Source material -
++++

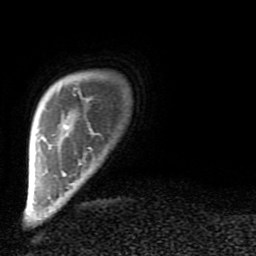
Breast MRI (dynamic contrast-enhanced), one axial slice. Slice 10 of 80 in the series (ordered by position). Cropped to one breast. Dynamic contrast-enhanced series, time point 2 of 9 at this slice position (early post-contrast). 1.5 T. TE 2.6 ms, TR 6 ms. 2 mm slice thickness. 256 × 256 image matrix, field of view 160 × 160 mm. Female patient.
Annotated regions visible in this slice (semi-automatic segmentation, software-assisted and operator-edited):
- enhancing-tissue mask used for the functional tumour volume (all voxels passing the contrast-enhancement thresholds inside the analysis volume; usually the tumour): box from (x=65, y=87) to (x=92, y=149) px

++++

Reproduce the listing exactly, minus its pictures.

Your solution -
Breast MRI (dynamic contrast-enhanced), one axial slice. Slice 10 of 80 in the series (ordered by position). Cropped to one breast. Dynamic contrast-enhanced series, time point 2 of 9 at this slice position (early post-contrast). 1.5 T. TE 2.6 ms, TR 6 ms. 2 mm slice thickness. 256 × 256 image matrix, field of view 160 × 160 mm. Female patient.
Annotated regions visible in this slice (semi-automatic segmentation, software-assisted and operator-edited):
- enhancing-tissue mask used for the functional tumour volume (all voxels passing the contrast-enhancement thresholds inside the analysis volume; usually the tumour): box from (x=65, y=87) to (x=92, y=149) px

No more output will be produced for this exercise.